Abstract
Background and aim Mortality risk stratification was vital for targeted intervention. This study aimed at building the prediction model of all-cause mortality among Chinese dwelling elderly with different methods including regression models and machine learning models and to compare the performance of machine learning models with regression model on predicting mortality. Additionally, this study also aimed at ranking the predictors of mortality within different models and comparing the predictive value of different groups of predictors using the model with best performance.
Method I used data from the sub-study of Chinese Longitudinal Healthy Longevity Survey (CLHLS) - Healthy Ageing and Biomarkers Cohort Study (HABCS). The baseline survey of HABCS was conducted in 2008 and covered similar domains that CLHLS has investigated and shared the sampling strategy. The follow-up of HABCS was conducted every 2-3 years till 2018.
The analysis sample included 2,448 participants from HABCS. I used totally 117 predictors to build the prediction model for survival using the HABCS cohort, including 61 questionnaire, 41 biomarker and 15 genetics predictors. Four models were built (XG-Boost, random survival forest [RSF], Cox regression with all variables and Cox-backward). We used C-index and integrated Brier score (Brier score for the two years’ mortality prediction model) to evaluate the performance of those models.
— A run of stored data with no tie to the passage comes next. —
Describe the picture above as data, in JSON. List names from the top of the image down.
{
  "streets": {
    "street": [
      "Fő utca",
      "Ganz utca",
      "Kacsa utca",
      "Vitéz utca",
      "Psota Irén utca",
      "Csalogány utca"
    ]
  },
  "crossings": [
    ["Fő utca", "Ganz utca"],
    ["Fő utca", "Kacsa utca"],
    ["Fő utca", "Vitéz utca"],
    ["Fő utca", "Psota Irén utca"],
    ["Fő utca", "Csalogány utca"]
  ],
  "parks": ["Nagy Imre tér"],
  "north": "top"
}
Results The XG-Boost model and RSF model shows slightly better predictive performance than Cox models and Cox-backward models based on the C-index and integrated Brier score in predicting surviving. Age. Activity of daily living and Mini-Mental State Examination score were identified as the top 3 predictors in the XG-Boost and RSF models. Biomarker and questionnaire predictors have a similar predictive value, while genetic predictors have no addictive predictive value when combined with questionnaire or biomarker predictors.
Conclusion In this work, it is shown that machine learning techniques can be a useful tool for both prediction and its performance sightly outperformed the regression model in predicting survival.
Competing Interest Statement
The authors have declared no competing interest.
Funding Statement
No external funding was received.
Author Declarations
I confirm all relevant ethical guidelines have been followed, and any necessary IRB and/or ethics committee approvals have been obtained.
Yes
The details of the IRB/oversight body that provided approval or exemption for the research described are given below:
The Ethics approval of HABCS study was obtained from the Research Ethics Committees of Peking University and Duke University. All participants or their legal representatives signed written consent forms in the baseline and follow-up surveys.
All necessary patient/participant consent has been obtained and the appropriate institutional forms have been archived.
Yes
I understand that all clinical trials and any other prospective interventional studies must be registered with an ICMJE-approved registry, such as ClinicalTrials.gov. I confirm that any such study reported in the manuscript has been registered and the trial registration ID is provided (note: if posting a prospective study registered retrospectively, please provide a statement in the trial ID field explaining why the study was not registered in advance).
Yes
I have followed all appropriate research reporting guidelines and uploaded the relevant EQUATOR Network research reporting checklist(s) and other pertinent material as supplementary files, if applicable.
Yes
Data Availability
The data that support the findings of this study are available on request from the corresponding author, Xurui Jin. The data are not publicly available due to their containing information that could compromise the privacy of research participants.